Democracy Live has a mode in which the voter downloads the PDF of an optical-scan absentee ballot; then the voter can print it out at home, mark it with a pen, and mail it to their local election administrator (or return it physically by other means, like bringing it to a drop box or a vote center). In principle, this is lower risk than the return of voted ballots by Internet, because there’s no opportunity for an Internet-based hacker to alter the marks on the paper.
But there are still risks. If hackers could penetrate the server, or penetrate large numbers of voters’ computers, they can alter the PDF file to switch the positions of candidates Smith and Jones–so when the voter marks the oval by “Smith”, the optical scanner (which reads the positions of the ovals, not the names next to them) thinks it is a vote for Jones.* This hack could, in principle, be detected and corrected by a Risk-Limiting Audit — but only if the jurisdiction actually does an RLA.
Other risks, with voter download-and-print of PDF ballots, is that the voter’s home printer does not have appropriate print quality, or appropriate high-quality paper stock, for the ballot to be read accurately by the central-count optical scanner. In such cases, election administrators must “re-make” the ballot by copying the votes, by hand, onto preprinted optical-scan forms. In this process there is room for error, or fraud; so this “re-making” must be done by teams of at least two, which is very labor-intensive.

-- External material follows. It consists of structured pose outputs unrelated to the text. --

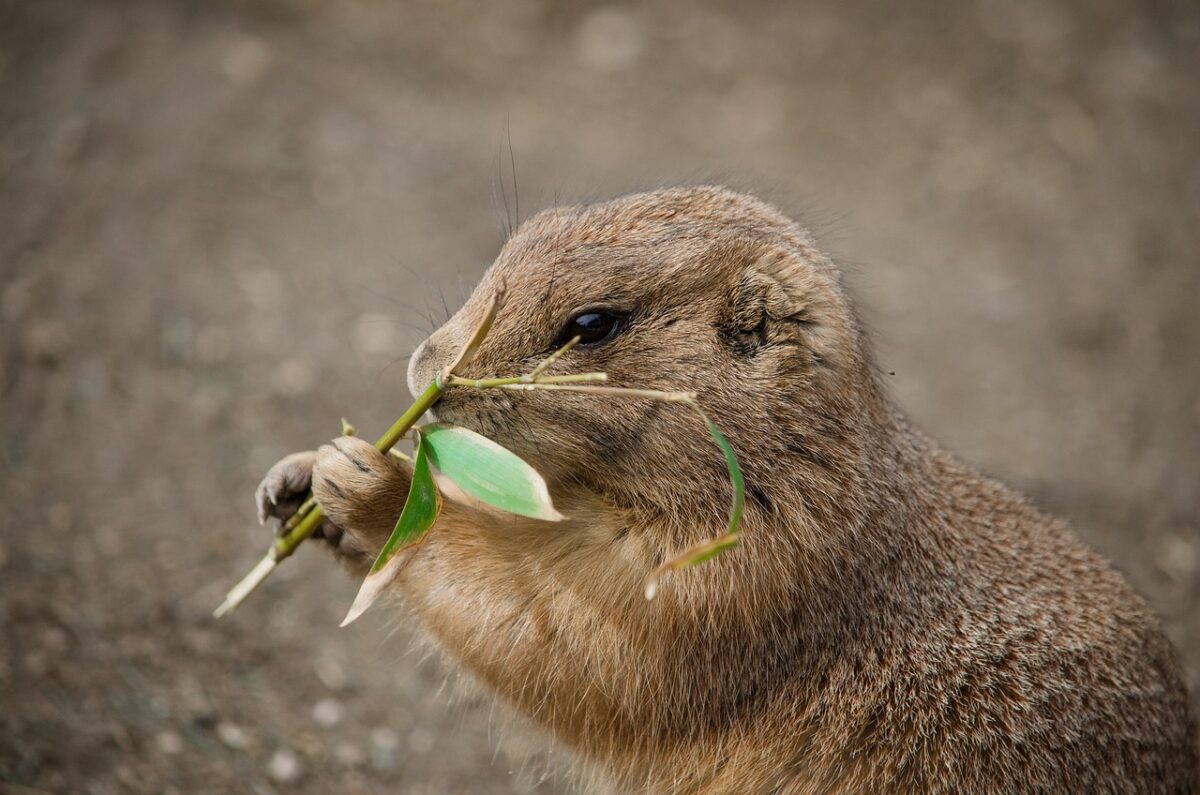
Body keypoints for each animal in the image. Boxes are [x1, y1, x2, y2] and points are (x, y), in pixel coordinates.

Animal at [256, 187, 1198, 793]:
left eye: (592, 324)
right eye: (528, 230)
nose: (423, 368)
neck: (787, 474)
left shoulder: (725, 585)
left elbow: (561, 641)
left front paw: (371, 483)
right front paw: (294, 480)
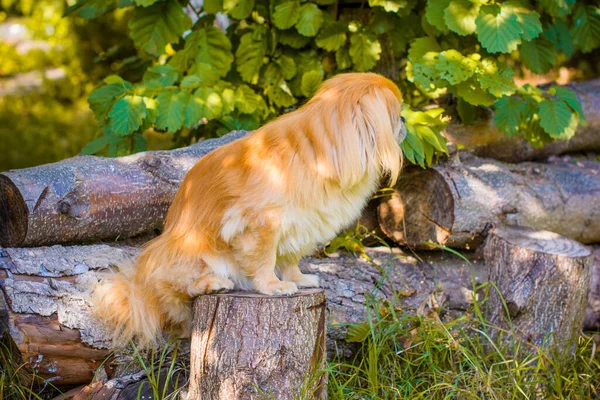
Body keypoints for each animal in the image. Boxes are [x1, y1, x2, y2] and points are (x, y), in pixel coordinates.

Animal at [92, 72, 404, 346]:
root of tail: (137, 285)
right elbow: (264, 260)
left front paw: (299, 280)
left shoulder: (299, 223)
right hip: (191, 252)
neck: (319, 155)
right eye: (396, 112)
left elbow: (289, 259)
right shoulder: (262, 223)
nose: (403, 119)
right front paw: (273, 286)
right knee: (173, 290)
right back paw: (211, 284)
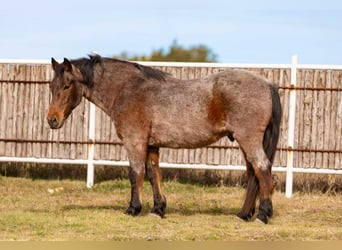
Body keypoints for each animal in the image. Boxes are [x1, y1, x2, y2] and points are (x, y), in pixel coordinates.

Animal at [48, 55, 284, 225]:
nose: (52, 120)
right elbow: (154, 175)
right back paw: (244, 214)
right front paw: (158, 209)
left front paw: (133, 209)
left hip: (249, 140)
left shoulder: (134, 142)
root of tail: (266, 83)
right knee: (253, 174)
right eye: (51, 86)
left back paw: (263, 215)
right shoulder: (152, 145)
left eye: (67, 85)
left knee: (262, 169)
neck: (128, 89)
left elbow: (135, 174)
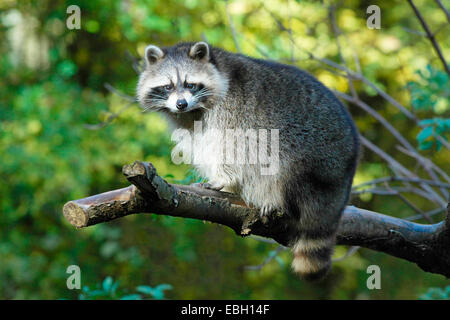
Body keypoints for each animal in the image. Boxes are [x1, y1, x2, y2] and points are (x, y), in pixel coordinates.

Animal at [135, 42, 360, 280]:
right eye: (167, 87)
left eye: (190, 84)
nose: (181, 103)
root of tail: (347, 173)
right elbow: (204, 147)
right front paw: (227, 187)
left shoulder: (233, 110)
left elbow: (234, 148)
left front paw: (222, 179)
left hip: (317, 157)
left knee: (284, 164)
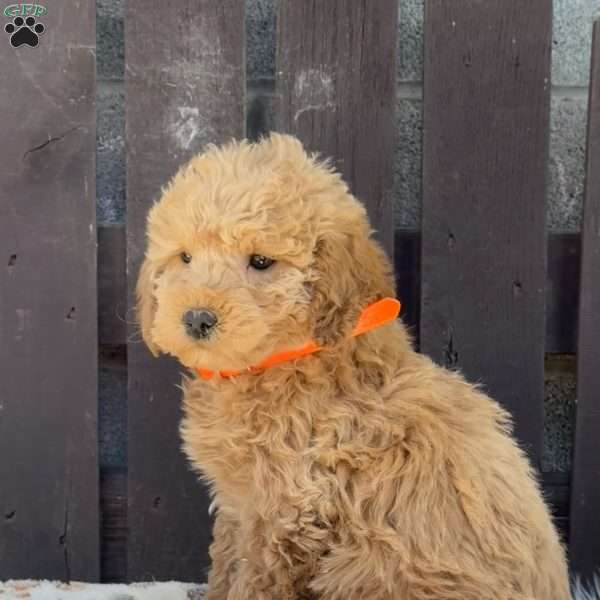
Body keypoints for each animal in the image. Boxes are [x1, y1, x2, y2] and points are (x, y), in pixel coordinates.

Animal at [137, 134, 572, 596]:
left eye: (261, 261)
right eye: (184, 258)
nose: (197, 318)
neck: (283, 361)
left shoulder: (288, 506)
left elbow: (255, 581)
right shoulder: (241, 508)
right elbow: (224, 565)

Finally, in most jurisdictions the preprinted absentee ballots are mailed out accompanied by nested return envelopes: the outer envelope has the voter’s identifying information, and the inner envelope preserves the secrecy of the ballot. This is impractical with print-at-home ballots.
Thus, election administrators should strongly prefer preprinted optical-scan ballots, mailed to voters with appropriate envelopes; internet download of ballots should be used only as a last resort, and only for those voters for whom it is absolutely necessary.

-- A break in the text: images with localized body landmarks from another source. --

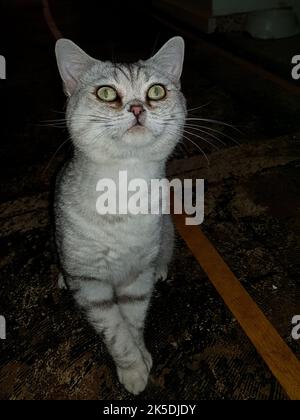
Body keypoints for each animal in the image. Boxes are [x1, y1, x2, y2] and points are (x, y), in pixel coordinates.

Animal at [54, 37, 185, 396]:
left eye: (156, 91)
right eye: (106, 93)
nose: (138, 108)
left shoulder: (136, 277)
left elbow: (133, 322)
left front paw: (141, 356)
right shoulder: (91, 286)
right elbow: (116, 333)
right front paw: (133, 368)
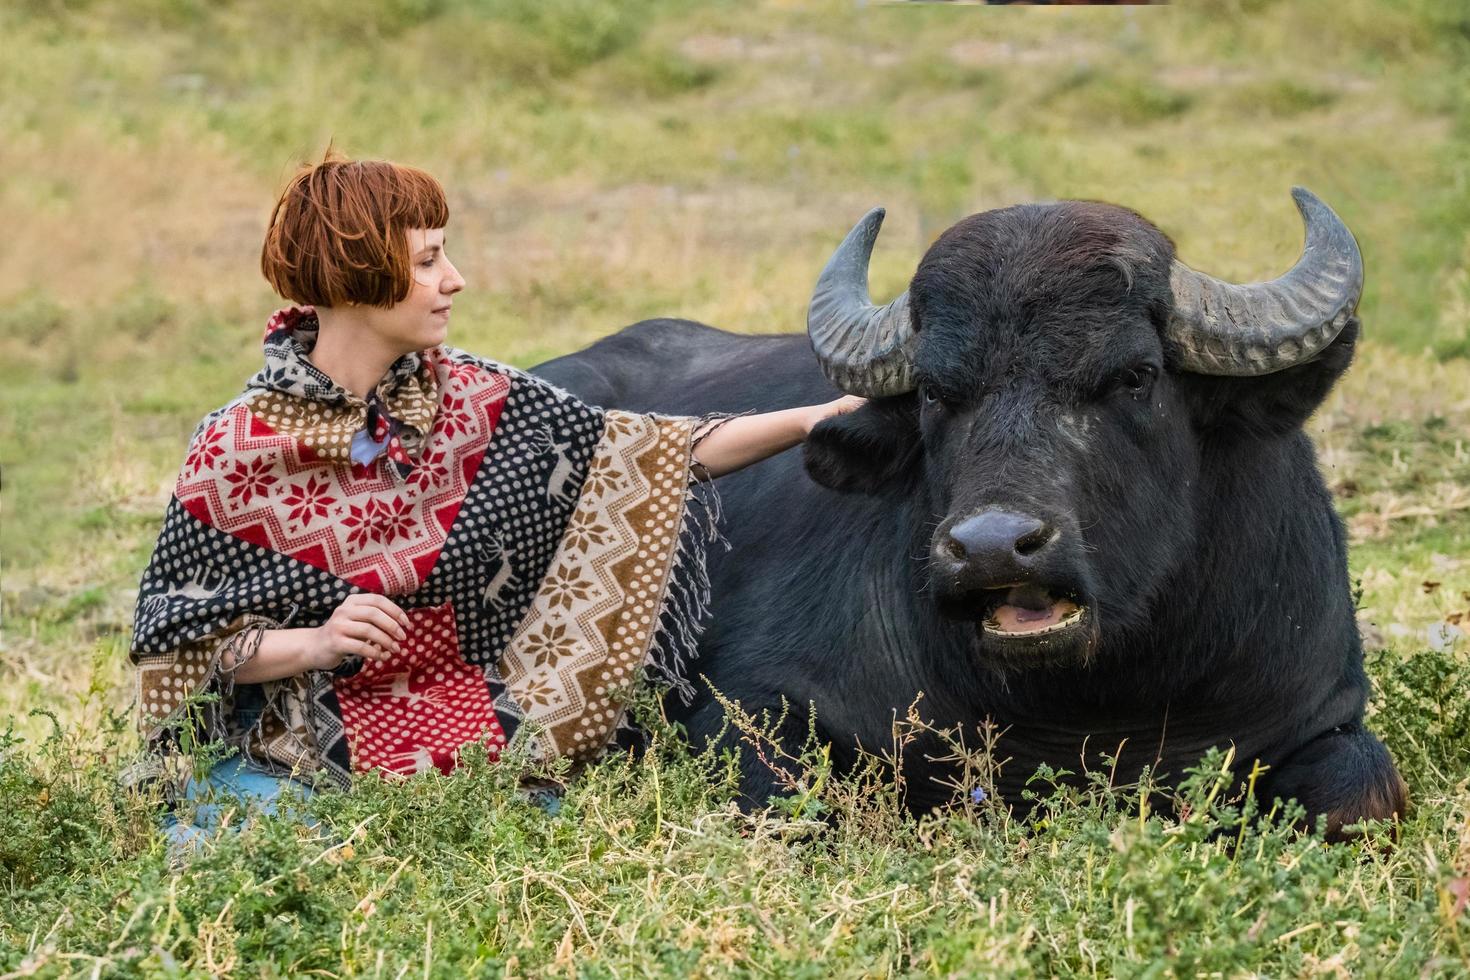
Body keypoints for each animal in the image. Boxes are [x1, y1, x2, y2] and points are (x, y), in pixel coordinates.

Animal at [535, 189, 1405, 834]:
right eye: (933, 392)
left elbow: (1367, 796)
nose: (992, 547)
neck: (1097, 709)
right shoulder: (747, 706)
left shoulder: (1324, 714)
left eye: (1137, 375)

*Tampering with oval placement is also possible with officially preprinted optical-scan ballots, but there the attack surface is much smaller. It is still a risk that requires protection, via Risk-Limiting Audits, but not nearly as large a risk as with internet-downloaded ballots.
And furthermore, even though internet-download-unvoted-PDF-ballot is “lower risk” than the extremely high risk of internet ballot return, Democracy Live does it in a way that severely and needlessly grabs substantial amounts of personal information from the voter. That is unacceptable.